ProShares Ultra Gold ETF UGL

This fund seeks to deliver twice (2x or 200%) the return of the daily performance of gold bullion in U.S. dollars; the gold price is fixed for delivery in London. The product makes a profit when the gold market moves upward and is suitable for hedging purposes against rising gold prices. The product charges 95 bps in fees a year and has amassed $83.7 million in its asset base. Volume is light at around 70,000 shares per day (read: Gold Surges to 14-Month High: ETFs to Tap).
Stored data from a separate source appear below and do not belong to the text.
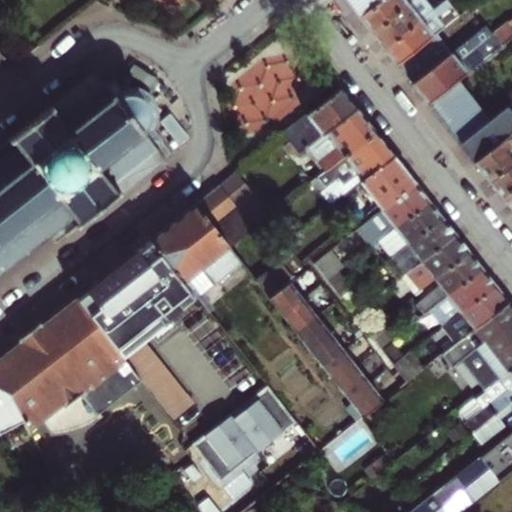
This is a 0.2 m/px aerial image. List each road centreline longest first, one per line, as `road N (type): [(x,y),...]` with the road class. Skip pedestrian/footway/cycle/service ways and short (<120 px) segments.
road 1 (residential): [(0,325),(198,168),(206,122),(185,67)]
road 2 (residential): [(309,0),(511,259)]
road 3 (residential): [(185,67),(148,43),(112,34),(93,39),(0,113)]
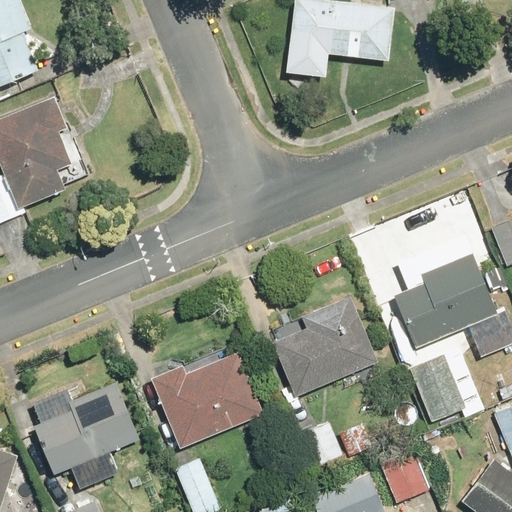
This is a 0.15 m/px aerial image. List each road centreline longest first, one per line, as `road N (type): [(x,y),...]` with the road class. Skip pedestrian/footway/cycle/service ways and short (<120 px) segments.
road 1 (residential): [(253,211),(511,106)]
road 2 (residential): [(0,318),(253,211)]
road 3 (residential): [(167,0),(253,211)]
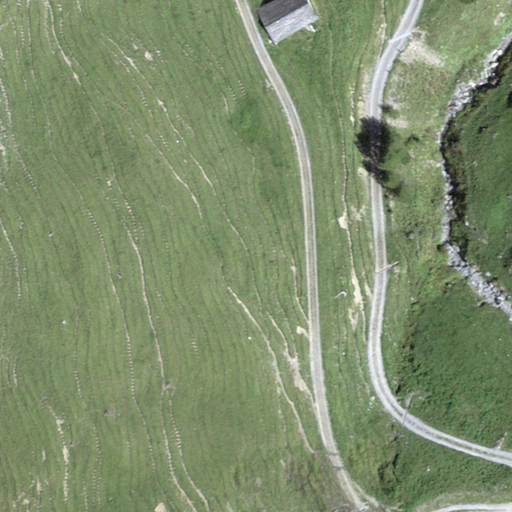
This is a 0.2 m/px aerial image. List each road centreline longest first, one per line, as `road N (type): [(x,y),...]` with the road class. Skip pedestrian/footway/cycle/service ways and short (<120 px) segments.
road 1 (track): [(418,0),(376,93),(376,373),(404,418),(511,460)]
road 2 (track): [(365,511),(331,449),(319,391),(304,159),(241,0)]
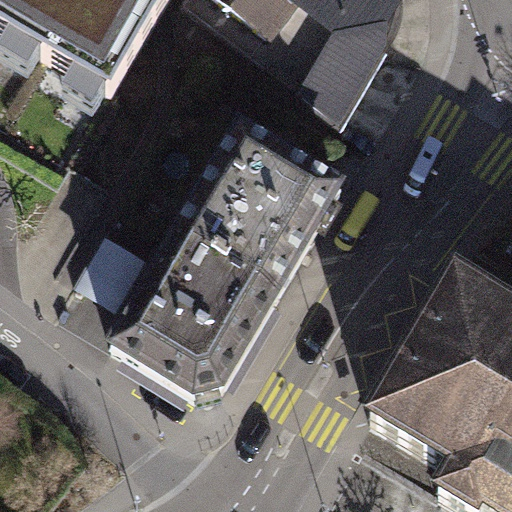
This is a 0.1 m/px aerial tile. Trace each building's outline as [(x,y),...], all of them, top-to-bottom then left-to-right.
[(0,0),(0,36),(111,103),(163,18),(173,0),(0,0)] [(193,0),(184,13),(337,130),(387,47),(388,37),(387,25),(398,7),(390,0),(193,0)] [(242,127),(110,364),(213,421),(345,184),(242,127)] [(84,290),(123,307),(146,255),(107,238),(84,290)] [(511,511),(511,318),(457,286),(369,432),(376,437),(442,476),(428,498),(451,511),(511,511)]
DB Gold Double Long ETN DGP

This ETN seeks to deliver twice the return of the daily performance of the Deutsche Bank Liquid Commodity Index Optimum Yield Gold. DGP initiates a long position in the gold futures market, charging 75 bps in fees per year from investors. It has accumulated over $96.8 million in its asset base so far and trades in average daily volume of 26,000 shares.

VelocityShares 3x Long Gold ETN UGLD

This product provides three times (3x or 300%) exposure to the daily performance of the S&P GSCI Gold Index Excess Return plus returns from U.S. T-bills net of fees and expenses. The ETN has been able to manage an asset base of $125.9 million, while charging investors a higher fee of 1.35% annually. The note trades in lower volume of around 85,000 shares a day on average.

Bottom Line

It is clear that buying pressure has been intense for gold and that the recent trend is extremely favorable for the commodity given negative global sentiments and a dovish Fed. Additional buying could be in the cards if the United States and China fail to strike a deal later this week and send the stock market into a tailspin. This situation will compel investors to remain focused on precious metals as a store of wealth and hedge against market turmoil.

However, investors should note that since the above-mentioned products are extremely volatile, these are suitable only for traders and those with high-risk tolerance. Additionally, the daily rebalancing – when combined with leverage – may make these products deviate significantly from the expected long-term performance figures (see: all the Leveraged Commodity ETFs here).

Still, for ETF investors who are bullish on gold for the near term, either of the above products could make an interesting choice. Clearly, a near-term long could be intriguing for those with high-risk tolerance, and a belief that the “trend is the friend” in this corner of the investing world.